7/ Après le marché du vendredi, je décide d’aller voir un ami artiste dans son atelier-galerie de la rue Piat à Belleville, Ismaïl Yildirim. Je l’avais autrefois exposé dans la galerie associative des Artistes de Belleville, depuis il a fait son chemin. Je tombe sur lui car il est là à l’intérieur de son exposition en hommage à la femme irannienne assassinée. Il me propose de partager un thé et nous parlons longuement du marché de l’art. Je me rends compte que son œuvre est également tragique depuis toujours, c’est sans doute ce qui m’a attiré chez lui. Je repars à l’arrivée d’un nouveau venu, content de nos retrouvailles.


8/ C’est sur le chemin que je revois une amie de longue date, artiste plutôt sauvage. En discutant ensemble, elle me propose de monter chez elle ce qui est un privilège pour me donner des tubes de peintures à l’huile dont elle ne se sert plus. J’approuve et j’apprécie totalement mais le temps me manque pour tout embarquer. Je lui demande de pouvoir revenir et lui payer le reste des tubes. Elle me montre son travail de collage que je trouve superbe et son évolution extraordinaire. Je prends des photographies avec l’idée de les montrer à la commissaire d’exposition et d’exposer ensemble au 100ecs, sait-on jamais.

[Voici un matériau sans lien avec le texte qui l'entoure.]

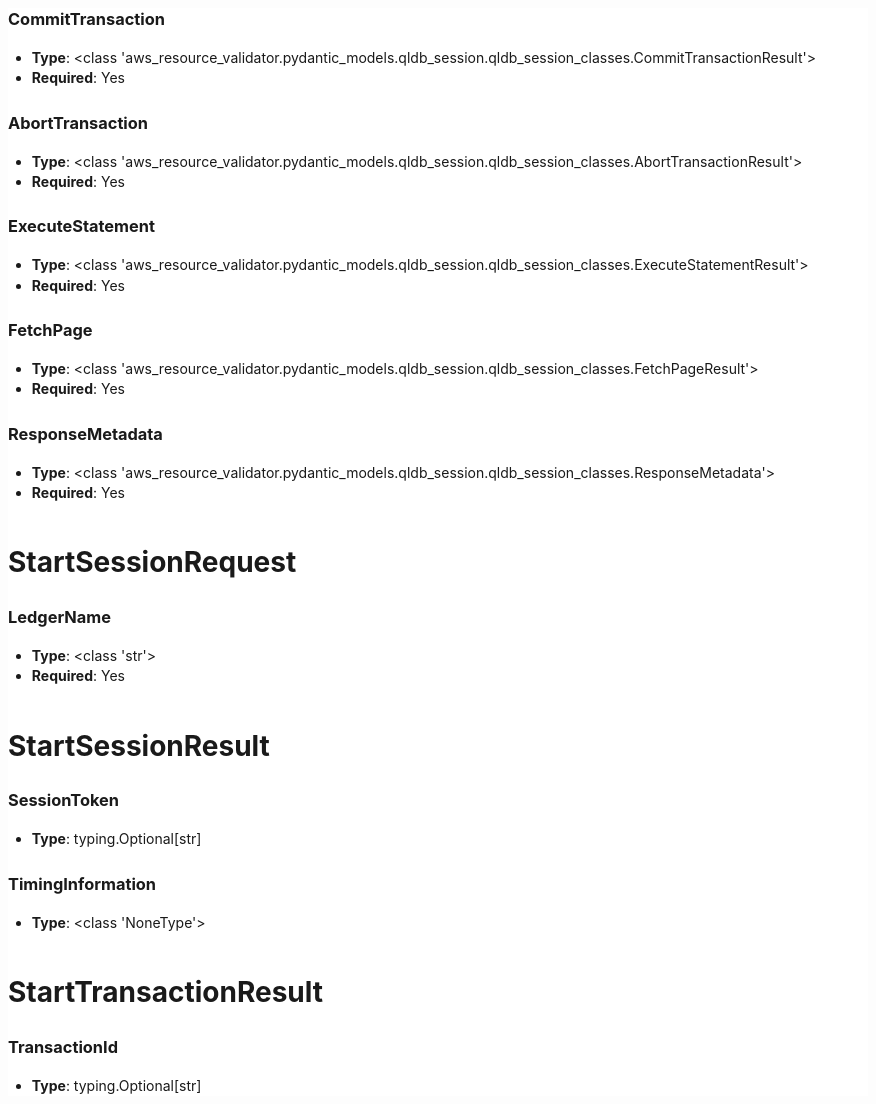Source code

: ### CommitTransaction
- **Type**: <class 'aws_resource_validator.pydantic_models.qldb_session.qldb_session_classes.CommitTransactionResult'>
- **Required**: Yes

### AbortTransaction
- **Type**: <class 'aws_resource_validator.pydantic_models.qldb_session.qldb_session_classes.AbortTransactionResult'>
- **Required**: Yes

### ExecuteStatement
- **Type**: <class 'aws_resource_validator.pydantic_models.qldb_session.qldb_session_classes.ExecuteStatementResult'>
- **Required**: Yes

### FetchPage
- **Type**: <class 'aws_resource_validator.pydantic_models.qldb_session.qldb_session_classes.FetchPageResult'>
- **Required**: Yes

### ResponseMetadata
- **Type**: <class 'aws_resource_validator.pydantic_models.qldb_session.qldb_session_classes.ResponseMetadata'>
- **Required**: Yes


# StartSessionRequest

### LedgerName
- **Type**: <class 'str'>
- **Required**: Yes


# StartSessionResult

### SessionToken
- **Type**: typing.Optional[str]

### TimingInformation
- **Type**: <class 'NoneType'>


# StartTransactionResult

### TransactionId
- **Type**: typing.Optional[str]
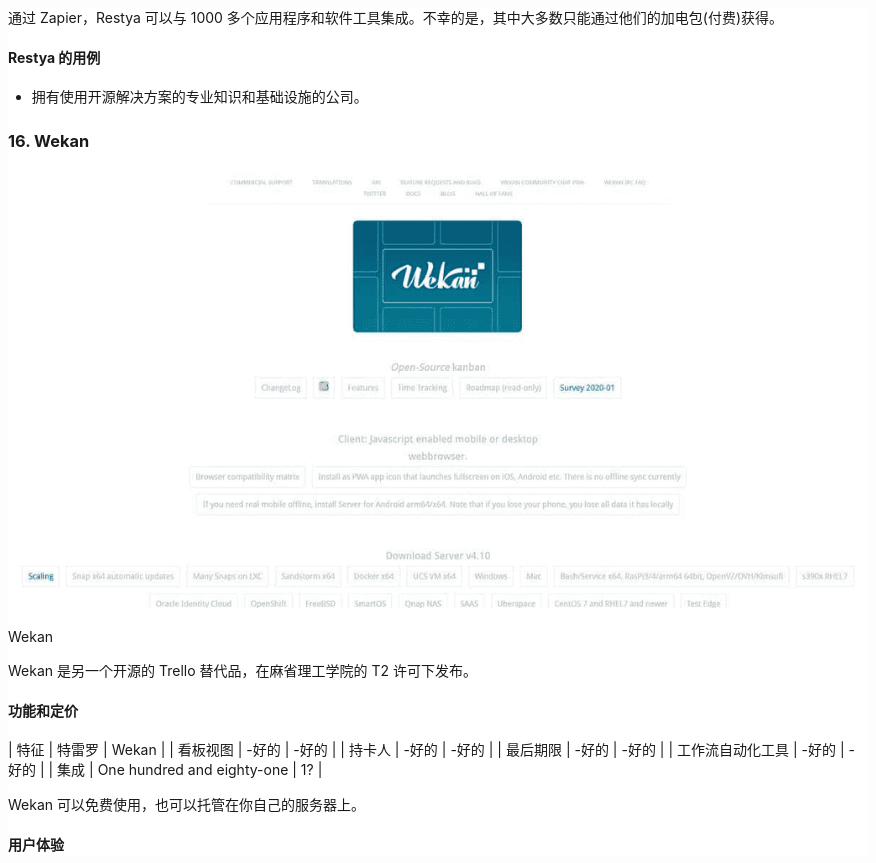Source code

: 通过 Zapier，Restya 可以与 1000 多个应用程序和软件工具集成。不幸的是，其中大多数只能通过他们的加电包(付费)获得。

#### Restya 的用例

*   拥有使用开源解决方案的专业知识和基础设施的公司。

### 16\. Wekan

![wekan](img/5bdfb22ef7efddfb10f8df96b9cae921.png)

Wekan



Wekan 是另一个开源的 Trello 替代品，在麻省理工学院的 T2 许可下发布。

#### 功能和定价

| 特征 | 特雷罗 | Wekan |
| 看板视图 | -好的 | -好的 |
| 持卡人 | -好的 | -好的 |
| 最后期限 | -好的 | -好的 |
| 工作流自动化工具 | -好的 | -好的 |
| 集成 | One hundred and eighty-one | 1? |

Wekan 可以免费使用，也可以托管在你自己的服务器上。

#### 用户体验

9/ Ce n’est que le lendemain de ma visite à l'Hôtel de la Marine avec les élèves du Conservatoire National des Arts et Métiers que je teste les tubes de peinture proposés par Agnès Delamarche. Je finis par m’éparpiller sur la toile et à perdre l’unité du croquis esquissé tout en m’amusant à tester quelques mélanges de vert et de bleu. Approvisionné de plusieurs kilos de peinture à l’huile, je peins progressivement la toile à même le sol et dessine à la craie des formes symétriques de chaque côté du tableau. L’idée de vitrail ne me quitte pas tout en voulant reproduire un ancien tableau que j’avais réalisé adolescent. Une vision apocalyptique de la planète avec une imagerie plus proche de Jérôme Bosch que de la science-fiction. Tous ces nouveaux tubes m’incitent à mélanger certaines couleurs et m'entraînent dans un tourbillon d’odeurs enivrantes. J’essaye de construire quelque chose et je trace alors à la craie blanche des formes de plus en plus géométriques voire symboliques. Cela ressemble à un œil-cible aux ailes gigantesques derrière lequel se dresse une pyramide esquissée au brou de noix. Des flammes rougeoyantes sur les côtés se livrent sur fond noir. Au fur et à mesure que la toile se remplit, j’étouffe sous sa dimension qui me prend tout l’espace de l’atelier, et j’ai hâte de pouvoir la replier et l’enrouler pour passer à de plus petits formats. Cela me permettrait de créer des esquisses et des nuances comme une suite en série de correspondances.


10/ C’est bon, cette toile me sort par les trous de nez, ce chef d'œuvre tant attendu, ah bon ! dirait Roselyne, il est temps que je range cette toile. Sur la route du marché de Belleville je découvre un grand tube en carton qui me servira à rouler cette toile. J’envisage d’un pot de peinture noir peindre le fond des toiles de plus petit format et improviser ainsi sur ces fonds noirs. Je n’aurais plus l’angoisse de la page blanche face à ces toiles vierges. Finalement une visite d’atelier m’oblige une fois de plus à tout ranger. Je décide alors de fixer la toile au mur avec l’aide de Carole Brun.